The Great Falls High group goes by “I M Bison.” Their advisor is Luis Carranza.
“We created this group mainly because there is a lot of minorities here in Great Falls that we wanted to reach out and let them have their voices heard and so we wanted to be very inclusive, but not only just for minorities and culture, but for all different types of backgrounds that may get judged,” said Great Falls High School senior Mariyah Hicks.
On February 21st from 5:30 p.m. to 7:00 p.m. at the Great Falls High School Auditorium the clubs will present an event called Live the Dream featuring speakers including students and Bishop Marcus Collins of Alexander Temple Church of God in Christ. There will also be food, music and a pop-up museum. While its designed to celebrate Black History month, people of all backgrounds are welcome.

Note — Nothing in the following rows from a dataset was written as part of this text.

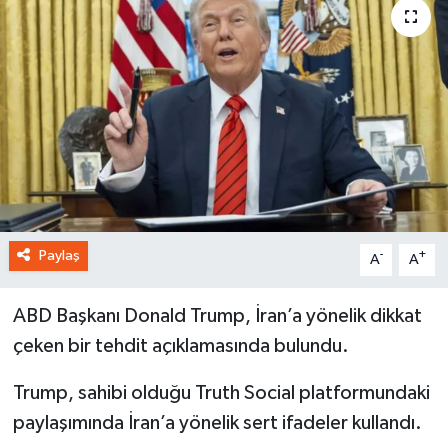
Paylaş
-
+
A
A
ABD Başkanı Donald Trump, İran’a yönelik dikkat
çeken bir tehdit açıklamasında bulundu.
Trump, sahibi olduğu Truth Social platformundaki
paylaşımında İran’a yönelik sert ifadeler kullandı.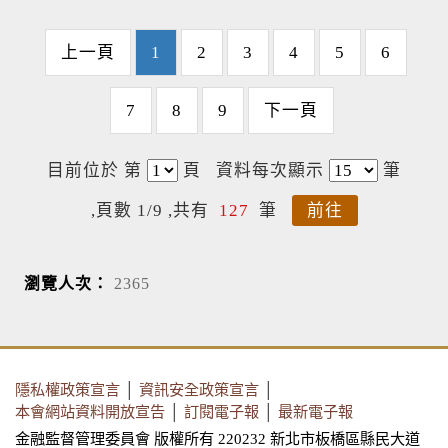
上一頁
1
2
3
4
5
6
7
8
9
下一頁
目前位於 第
頁
資料每次顯示
筆
,頁數 1/9 ,共有
127
筆
前往
瀏覽人次：
2365
隱私權政策宣言
│
資訊安全政策宣言
│
本會網站資料開放宣告
│
訂閱電子報
│
最新電子報
金融監督管理委員會 版權所有 220232 新北市板橋區縣民大道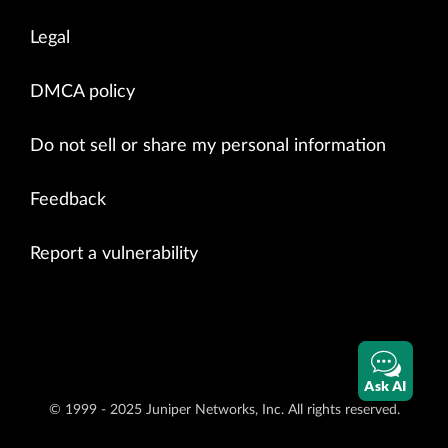
Legal
DMCA policy
Do not sell or share my personal information
Feedback
Report a vulnerability
Ask AI
© 1999 - 2025 Juniper Networks, Inc. All rights reserved.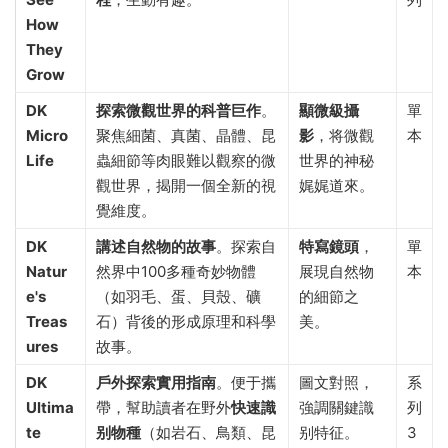
How
They
Grow
DK
探索微觀世界的科普巨作
。
顯微級攝
單
Micro
聚焦細菌、真菌、晶體、昆
影
，将微觀
本
Life
蟲細節等肉眼難以觀察的微
世界的神秘
觀世界，揭開一個全新的視
娓娓道來。
覺維度。
DK
講述自然物的故事
。探索自
特寫鏡頭
，
單
Natur
然界中100多種奇妙物體
展現自然物
本
e's
（如羽毛、蛋、貝殼、礦
的細節之
Treas
石）背後的形成原理和科學
美。
ures
故事。
DK
戶外探索實用指南
。便于攜
圖文對照，
系
Ultima
帶，幫助讀者在野外
快速識
強調關鍵識
列
te
别物種
（如岩石、鳥類、昆
别特征。
3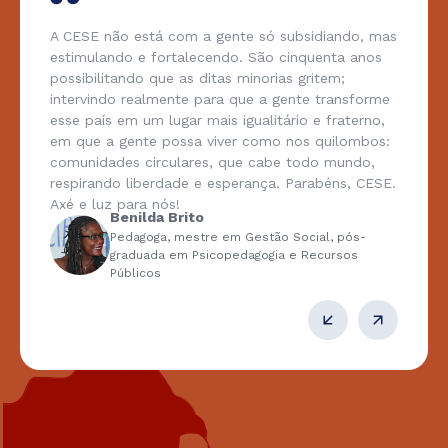
A gente tem uma associação do meu povo,
Karipuna, na Terra Indígena Uaçá. Por muito tempo
a nossa organização ficou inadimplente, sem
poder atuar com nosso povo. Mas, conseguimos
acessar o recurso da CESE para fortalecer
organização indígena e estruturar a associação e
reorganizá-la. Hoje orgulhosamente e muito
emocionada digo que fazemos a Assembleia do
Povo Karipuna realizada por nós indígenas, gerindo
nosso próprio recurso. Atualmente temos uma
diretoria toda indígena, conseguimos captar
recursos e acessar outros projetos. E isso tudo só
foi possível por causa da parceria com a CESE.
Luene Karipuna
Associação das Mulheres Indígenas em Mutirão
– AMIM (Amapá)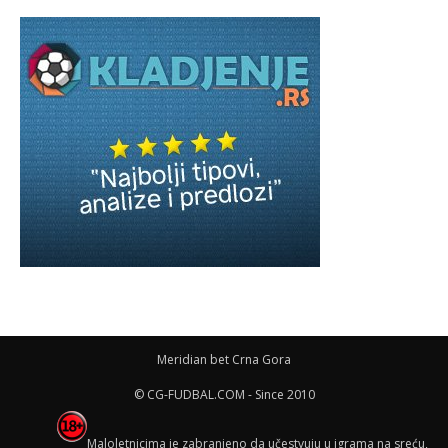
Meridian bet Crna Gora
© CG-FUDBAL.COM - Since 2010
Maloletnicima je zabranjeno da učestvuju u igrama na sreću,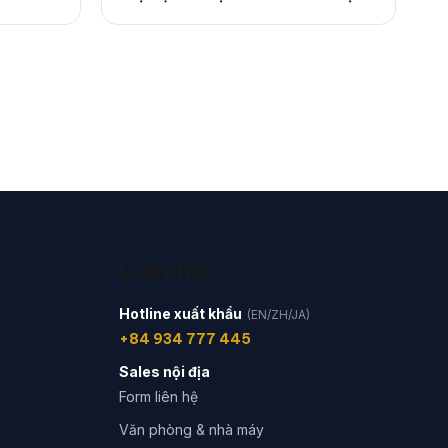
Liên hệ
Hotline xuất khẩu
(EN/ZH/JA)
+84 934 777 445
Sales nội địa
Form liên hệ
Văn phòng & nhà máy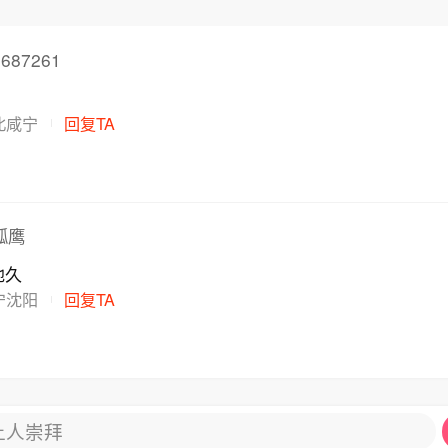
687261
北咸宁
回复TA
孤鹰
地久
宁沈阳
回复TA
让人崇拜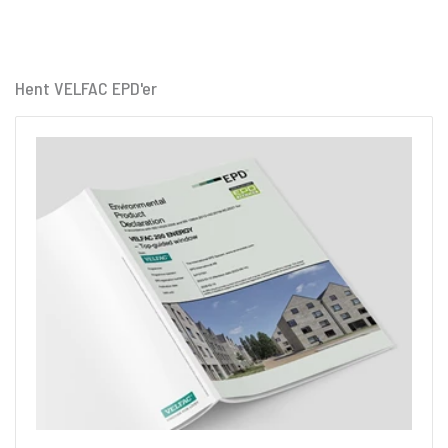
Hent VELFAC EPD'er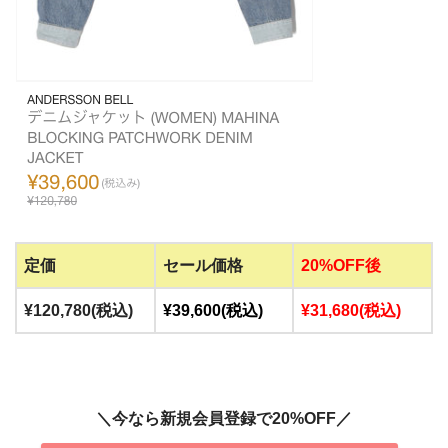
定価
セール価格
20%OFF後
¥120,780(税込)
¥39,600(税込)
¥31,680(税込)
＼今なら新規会員登録で20%OFF／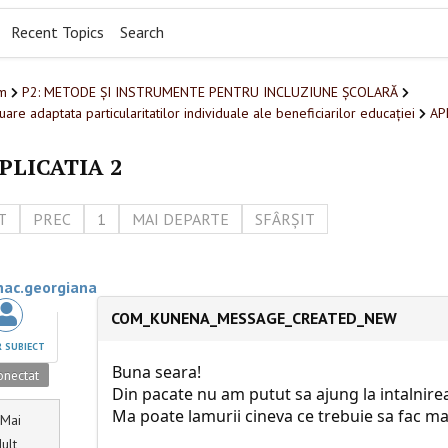
Recent Topics
Search
m
P2: METODE ȘI INSTRUMENTE PENTRU INCLUZIUNE ȘCOLARĂ
uare adaptata particularitatilor individuale ale beneficiarilor educației
AP
PLICATIA 2
T
PREC
1
MAI DEPARTE
SFÂRȘIT
nac.georgiana
COM_KUNENA_MESSAGE_CREATED_NEW
 SUBIECT
Buna seara!
nectat
Din pacate nu am putut sa ajung la intalnirea
Ma poate lamurii cineva ce trebuie sa fac mai
Mai
ult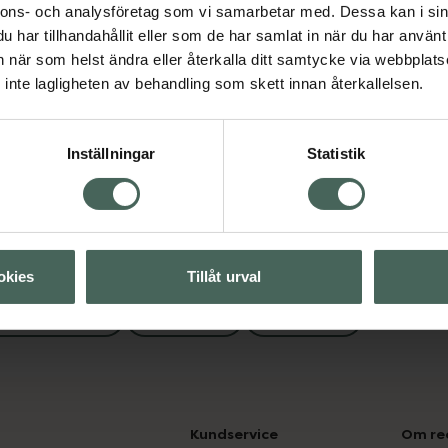
nnons- och analysföretag som vi samarbetar med. Dessa kan i sin
svård
Naglar
Naglar
har tillhandahållit eller som de har samlat in när du har använt 
an när som helst ändra eller återkalla ditt samtycke via webbplats
Visa
inte lagligheten av behandling som skett innan återkallelsen.
Visa
Inställningar
Statistik
okies
Tillåt urval
bandsvård
Naglar
Naglar
Kundservice
Om re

“When you tie your culture to somebody else's culture or you connect with them in that way, it helps connect everyone as a community,” said Great Falls High School junior Tahlia Murillo. “So when you connect with that person and you find the similarities in both your cultures, it allows you to have a deeper connection. So, if we could do that with the whole community, it would be really great to get everyone here.”
“Anyone who comes can take something away from it,” said Yellow Owl who plans on attending Dartmouth College and majoring in neuroscience after graduation. “Whether it's a new perspective from just learning about other people, learning more about your community and or just being able to like feel seen and be able to see yourself in some of our speakers' stories.”
“At the end of the day, we are all human. We have different backgrounds, we have different stories, different cultural backgrounds and everything like that,” said Hicks. “And so, it gives a voice for those people who feel left out, who feel like they're not being heard. And so it also gives understanding for those people who don't have cultural backgrounds, who don't go through the struggle, who don't go through certain things.”
Hicks, who plans on attending the University of Washington and majoring in communications, says she and her family have felt the sting of racism and discrimination. Events like “Live the Dream” and clubs like “We R Rustlers” and “I M Bison” go a long way in changing perceptions.
“I believe this event is so important because it’s showing that we can go through this struggle, but we will take that and turn it into something great,” said Hicks.